- [Rows from a data collection]
──────
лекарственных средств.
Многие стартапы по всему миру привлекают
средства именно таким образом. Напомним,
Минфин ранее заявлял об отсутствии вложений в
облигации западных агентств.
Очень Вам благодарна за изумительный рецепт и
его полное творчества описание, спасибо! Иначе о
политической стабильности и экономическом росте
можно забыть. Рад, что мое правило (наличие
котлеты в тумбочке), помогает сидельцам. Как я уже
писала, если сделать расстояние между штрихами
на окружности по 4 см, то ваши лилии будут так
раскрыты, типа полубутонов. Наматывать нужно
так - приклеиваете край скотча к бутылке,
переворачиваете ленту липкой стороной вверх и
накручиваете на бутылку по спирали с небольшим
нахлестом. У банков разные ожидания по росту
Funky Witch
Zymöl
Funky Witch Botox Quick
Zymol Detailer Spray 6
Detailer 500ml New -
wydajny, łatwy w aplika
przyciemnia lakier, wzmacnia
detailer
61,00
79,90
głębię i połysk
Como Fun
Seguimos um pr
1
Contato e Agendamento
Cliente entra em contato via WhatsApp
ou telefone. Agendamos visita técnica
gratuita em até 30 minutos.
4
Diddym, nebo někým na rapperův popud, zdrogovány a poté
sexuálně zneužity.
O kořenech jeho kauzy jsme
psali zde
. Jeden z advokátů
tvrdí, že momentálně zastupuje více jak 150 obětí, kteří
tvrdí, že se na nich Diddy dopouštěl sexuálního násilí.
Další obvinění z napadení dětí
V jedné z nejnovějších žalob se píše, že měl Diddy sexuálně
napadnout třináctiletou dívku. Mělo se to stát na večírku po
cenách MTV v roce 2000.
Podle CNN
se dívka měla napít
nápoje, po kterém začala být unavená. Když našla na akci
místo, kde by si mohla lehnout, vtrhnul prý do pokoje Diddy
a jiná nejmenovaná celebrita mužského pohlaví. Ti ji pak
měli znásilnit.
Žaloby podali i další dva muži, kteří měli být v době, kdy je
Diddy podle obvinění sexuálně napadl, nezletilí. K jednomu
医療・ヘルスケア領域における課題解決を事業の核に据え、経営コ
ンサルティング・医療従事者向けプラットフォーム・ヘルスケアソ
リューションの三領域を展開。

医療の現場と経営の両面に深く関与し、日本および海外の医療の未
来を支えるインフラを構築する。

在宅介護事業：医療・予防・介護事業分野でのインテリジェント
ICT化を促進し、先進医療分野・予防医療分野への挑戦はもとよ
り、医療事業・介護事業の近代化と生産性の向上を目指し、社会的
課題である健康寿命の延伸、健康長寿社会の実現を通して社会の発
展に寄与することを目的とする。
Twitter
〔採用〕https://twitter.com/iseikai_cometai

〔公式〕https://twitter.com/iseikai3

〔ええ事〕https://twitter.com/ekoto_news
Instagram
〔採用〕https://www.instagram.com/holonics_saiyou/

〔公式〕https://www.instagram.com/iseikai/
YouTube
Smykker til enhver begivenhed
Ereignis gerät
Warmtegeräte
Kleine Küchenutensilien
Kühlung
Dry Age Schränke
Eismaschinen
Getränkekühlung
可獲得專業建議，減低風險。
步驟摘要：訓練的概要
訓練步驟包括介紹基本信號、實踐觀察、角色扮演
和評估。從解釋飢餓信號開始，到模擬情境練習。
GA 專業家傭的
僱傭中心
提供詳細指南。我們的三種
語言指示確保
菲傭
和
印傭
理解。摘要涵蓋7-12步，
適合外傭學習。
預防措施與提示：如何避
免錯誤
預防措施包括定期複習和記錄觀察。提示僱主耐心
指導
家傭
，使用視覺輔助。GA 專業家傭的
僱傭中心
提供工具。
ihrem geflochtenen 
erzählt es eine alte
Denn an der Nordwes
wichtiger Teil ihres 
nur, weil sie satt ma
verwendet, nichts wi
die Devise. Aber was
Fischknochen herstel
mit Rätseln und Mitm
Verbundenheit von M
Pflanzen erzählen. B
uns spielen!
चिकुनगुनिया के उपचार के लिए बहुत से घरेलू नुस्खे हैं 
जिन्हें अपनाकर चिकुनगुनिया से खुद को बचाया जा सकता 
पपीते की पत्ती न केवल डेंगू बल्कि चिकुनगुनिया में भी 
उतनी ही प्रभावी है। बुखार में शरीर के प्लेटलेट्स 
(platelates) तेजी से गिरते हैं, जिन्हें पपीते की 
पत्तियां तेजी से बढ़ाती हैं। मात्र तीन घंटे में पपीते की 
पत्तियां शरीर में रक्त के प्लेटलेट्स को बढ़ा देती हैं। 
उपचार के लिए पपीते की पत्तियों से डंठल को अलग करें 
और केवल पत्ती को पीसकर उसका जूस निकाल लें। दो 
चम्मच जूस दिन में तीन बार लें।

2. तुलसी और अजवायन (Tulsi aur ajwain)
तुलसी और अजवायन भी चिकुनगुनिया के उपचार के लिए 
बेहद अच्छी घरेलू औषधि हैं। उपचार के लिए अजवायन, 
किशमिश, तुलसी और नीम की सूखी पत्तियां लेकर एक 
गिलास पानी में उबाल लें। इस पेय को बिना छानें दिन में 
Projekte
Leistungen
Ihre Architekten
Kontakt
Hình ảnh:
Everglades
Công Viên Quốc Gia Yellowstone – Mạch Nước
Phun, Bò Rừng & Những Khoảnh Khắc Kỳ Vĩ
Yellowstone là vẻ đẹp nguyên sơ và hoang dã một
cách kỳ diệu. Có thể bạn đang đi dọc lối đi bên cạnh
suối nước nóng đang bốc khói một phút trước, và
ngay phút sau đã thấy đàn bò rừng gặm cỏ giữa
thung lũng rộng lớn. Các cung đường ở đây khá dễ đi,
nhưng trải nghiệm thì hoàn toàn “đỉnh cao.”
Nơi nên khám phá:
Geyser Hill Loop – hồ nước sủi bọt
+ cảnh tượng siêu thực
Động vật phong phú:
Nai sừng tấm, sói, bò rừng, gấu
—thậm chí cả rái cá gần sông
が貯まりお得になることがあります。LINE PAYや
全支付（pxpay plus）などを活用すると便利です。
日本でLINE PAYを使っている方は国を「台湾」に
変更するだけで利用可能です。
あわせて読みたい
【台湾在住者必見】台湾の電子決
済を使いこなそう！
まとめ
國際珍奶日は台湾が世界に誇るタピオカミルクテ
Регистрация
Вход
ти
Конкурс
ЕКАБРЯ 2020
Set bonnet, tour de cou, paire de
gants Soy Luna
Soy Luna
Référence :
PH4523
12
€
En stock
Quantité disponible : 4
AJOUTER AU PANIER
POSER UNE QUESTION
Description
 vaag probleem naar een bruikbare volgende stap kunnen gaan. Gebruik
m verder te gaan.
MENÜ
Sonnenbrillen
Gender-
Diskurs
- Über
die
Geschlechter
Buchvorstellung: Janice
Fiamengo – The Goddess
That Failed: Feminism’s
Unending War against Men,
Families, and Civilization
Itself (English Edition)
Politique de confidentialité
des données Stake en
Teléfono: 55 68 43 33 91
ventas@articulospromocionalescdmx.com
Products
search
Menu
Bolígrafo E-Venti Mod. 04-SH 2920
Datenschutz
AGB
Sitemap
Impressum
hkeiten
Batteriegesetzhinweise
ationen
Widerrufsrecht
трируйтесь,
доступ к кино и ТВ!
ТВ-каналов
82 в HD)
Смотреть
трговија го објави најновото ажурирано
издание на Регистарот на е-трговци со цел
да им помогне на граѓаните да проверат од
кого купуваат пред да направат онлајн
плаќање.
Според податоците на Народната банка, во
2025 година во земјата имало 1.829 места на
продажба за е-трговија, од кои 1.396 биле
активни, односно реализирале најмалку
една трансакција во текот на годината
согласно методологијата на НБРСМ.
──────
- [Task directions] Return the lines exactly as they appear, from the line with "在宅介護事業：医療・予防・介護事業分野でのインテリジェント" up to and including the line with "चम्मच जूस दिन में तीन बार लें।".

- [Result for this task]
在宅介護事業：医療・予防・介護事業分野でのインテリジェント
ICT化を促進し、先進医療分野・予防医療分野への挑戦はもとよ
り、医療事業・介護事業の近代化と生産性の向上を目指し、社会的
課題である健康寿命の延伸、健康長寿社会の実現を通して社会の発
展に寄与することを目的とする。
Twitter
〔採用〕https://twitter.com/iseikai_cometai

〔公式〕https://twitter.com/iseikai3

〔ええ事〕https://twitter.com/ekoto_news
Instagram
〔採用〕https://www.instagram.com/holonics_saiyou/

〔公式〕https://www.instagram.com/iseikai/
YouTube
Smykker til enhver begivenhed
Ereignis gerät
Warmtegeräte
Kleine Küchenutensilien
Kühlung
Dry Age Schränke
Eismaschinen
Getränkekühlung
可獲得專業建議，減低風險。
步驟摘要：訓練的概要
訓練步驟包括介紹基本信號、實踐觀察、角色扮演
和評估。從解釋飢餓信號開始，到模擬情境練習。
GA 專業家傭的
僱傭中心
提供詳細指南。我們的三種
語言指示確保
菲傭
和
印傭
理解。摘要涵蓋7-12步，
適合外傭學習。
預防措施與提示：如何避
免錯誤
預防措施包括定期複習和記錄觀察。提示僱主耐心
指導
家傭
，使用視覺輔助。GA 專業家傭的
僱傭中心
提供工具。
ihrem geflochtenen 
erzählt es eine alte
Denn an der Nordwes
wichtiger Teil ihres 
nur, weil sie satt ma
verwendet, nichts wi
die Devise. Aber was
Fischknochen herstel
mit Rätseln und Mitm
Verbundenheit von M
Pflanzen erzählen. B
uns spielen!
चिकुनगुनिया के उपचार के लिए बहुत से घरेलू नुस्खे हैं 
जिन्हें अपनाकर चिकुनगुनिया से खुद को बचाया जा सकता 
पपीते की पत्ती न केवल डेंगू बल्कि चिकुनगुनिया में भी 
उतनी ही प्रभावी है। बुखार में शरीर के प्लेटलेट्स 
(platelates) तेजी से गिरते हैं, जिन्हें पपीते की 
पत्तियां तेजी से बढ़ाती हैं। मात्र तीन घंटे में पपीते की 
पत्तियां शरीर में रक्त के प्लेटलेट्स को बढ़ा देती हैं। 
उपचार के लिए पपीते की पत्तियों से डंठल को अलग करें 
और केवल पत्ती को पीसकर उसका जूस निकाल लें। दो 
चम्मच जूस दिन में तीन बार लें।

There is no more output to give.